TASK DESCRIPTION » What is needed is an exact copy of the lines in the entries below from the one holding "Mal-Schürze" through the one holding "入る複合施設に併設しているので、観光やショッピングにとても便利な", pictures excluded.

DATASET EXTRACT »
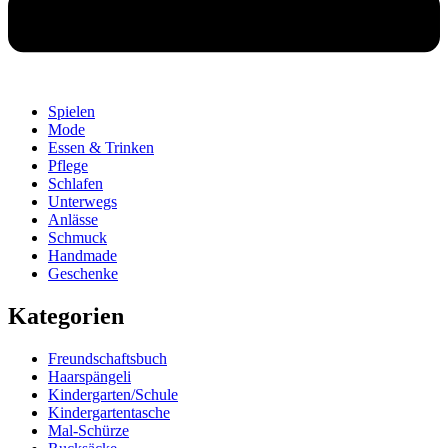
Spielen
Mode
Essen & Trinken
Pflege
Schlafen
Unterwegs
Anlässe
Schmuck
Handmade
Geschenke
Kategorien
Freundschaftsbuch
Haarspängeli
Kindergarten/Schule
Kindergartentasche
Mal-Schürze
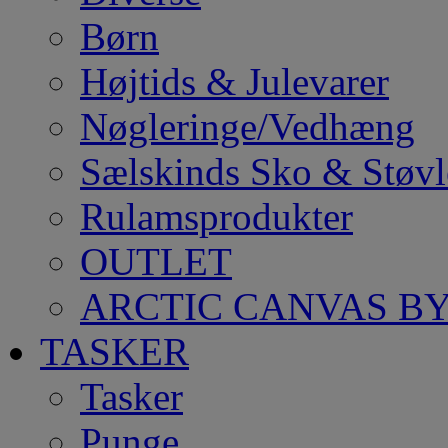
Børn
Højtids & Julevarer
Nøgleringe/Vedhæng
Sælskinds Sko & Støvl
Rulamsprodukter
OUTLET
ARCTIC CANVAS BY
TASKER
Tasker
Punge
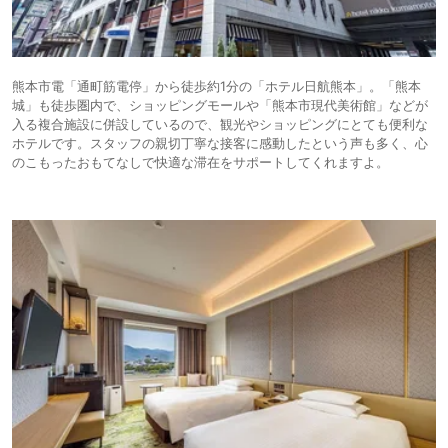
石垣島のベッセルホテルに宿泊以来のベッセルだったが、レフブランドは
かなりいい感じ。
全国にもっと増えてもらえると嬉しいが・・・このご時世難しいかな。
熊本市電「通町筋電停」から徒歩約1分の「ホテル日航熊本」。「熊本
城」も徒歩圏内で、ショッピングモールや「熊本市現代美術館」などが
入る複合施設に併設しているので、観光やショッピングにとても便利な
ホテルです。スタッフの親切丁寧な接客に感動したという声も多く、心
のこもったおもてなしで快適な滞在をサポートしてくれますよ。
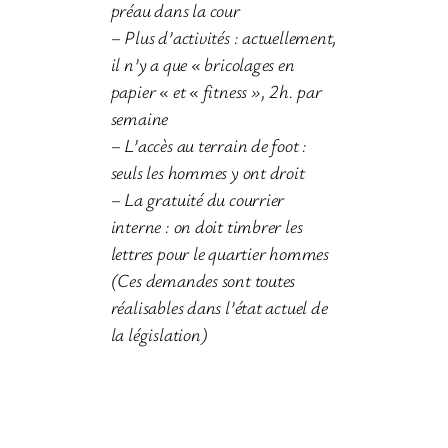
préau dans la cour
– Plus d’activités : actuellement,
il n’y a que « bricolages en
papier « et « fitness », 2h. par
semaine
– L’accès au terrain de foot :
seuls les hommes y ont droit
– La gratuité du courrier
interne : on doit timbrer les
lettres pour le quartier hommes
(Ces demandes sont toutes
réalisables dans l’état actuel de
la législation)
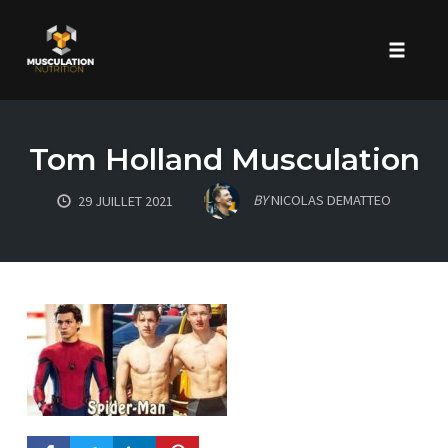
Toggle 
Skip
to
Tom Holland Musculation
content
BY
NICOLAS DEMATTEO
29 JUILLET 2021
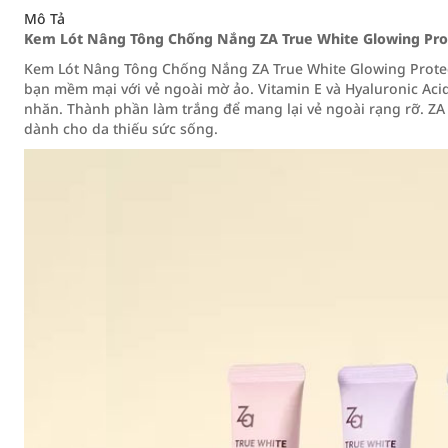
Mô Tả
Kem Lót Nâng Tông Chống Nắng ZA True White Glowing Prot
Kem Lót Nâng Tông Chống Nắng ZA True White Glowing Protect
bạn mềm mại với vẻ ngoài mờ ảo. Vitamin E và Hyaluronic Aci
nhăn. Thành phần làm trắng để mang lại vẻ ngoài rạng rỡ. ZA
dành cho da thiếu sức sống.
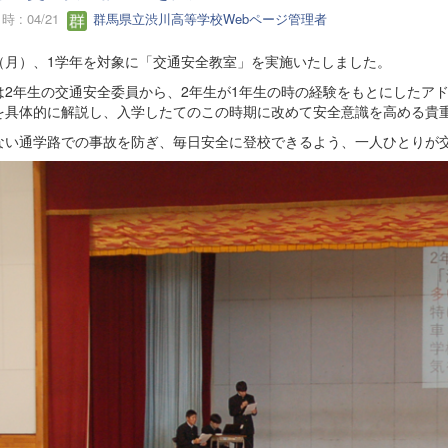
 : 04/21
群馬県立渋川高等学校Webページ管理者
13（月）、1学年を対象に「交通安全教室」を実施いたしました。
は2年生の交通安全委員から、2年生が1年生の時の経験をもとにしたア
を具体的に解説し、入学したてのこの時期に改めて安全意識を高める貴
ない通学路での事故を防ぎ、毎日安全に登校できるよう、一人ひとりが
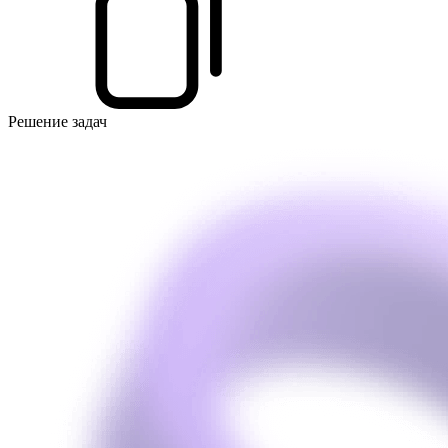
Решение задач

RESULT »
Mal-Schürze
Børn
Højtids & Julevarer
Nøgleringe/Vedhæng
Sælskinds Sko & Støvl
Rulamsprodukter
OUTLET
ARCTIC CANVAS BY
TASKER
Tasker
Punge
石垣島のベッセルホテルに宿泊以来のベッセルだったが、レフブランドは
かなりいい感じ。
全国にもっと増えてもらえると嬉しいが・・・このご時世難しいかな。
熊本市電「通町筋電停」から徒歩約1分の「ホテル日航熊本」。「熊本
城」も徒歩圏内で、ショッピングモールや「熊本市現代美術館」などが
入る複合施設に併設しているので、観光やショッピングにとても便利な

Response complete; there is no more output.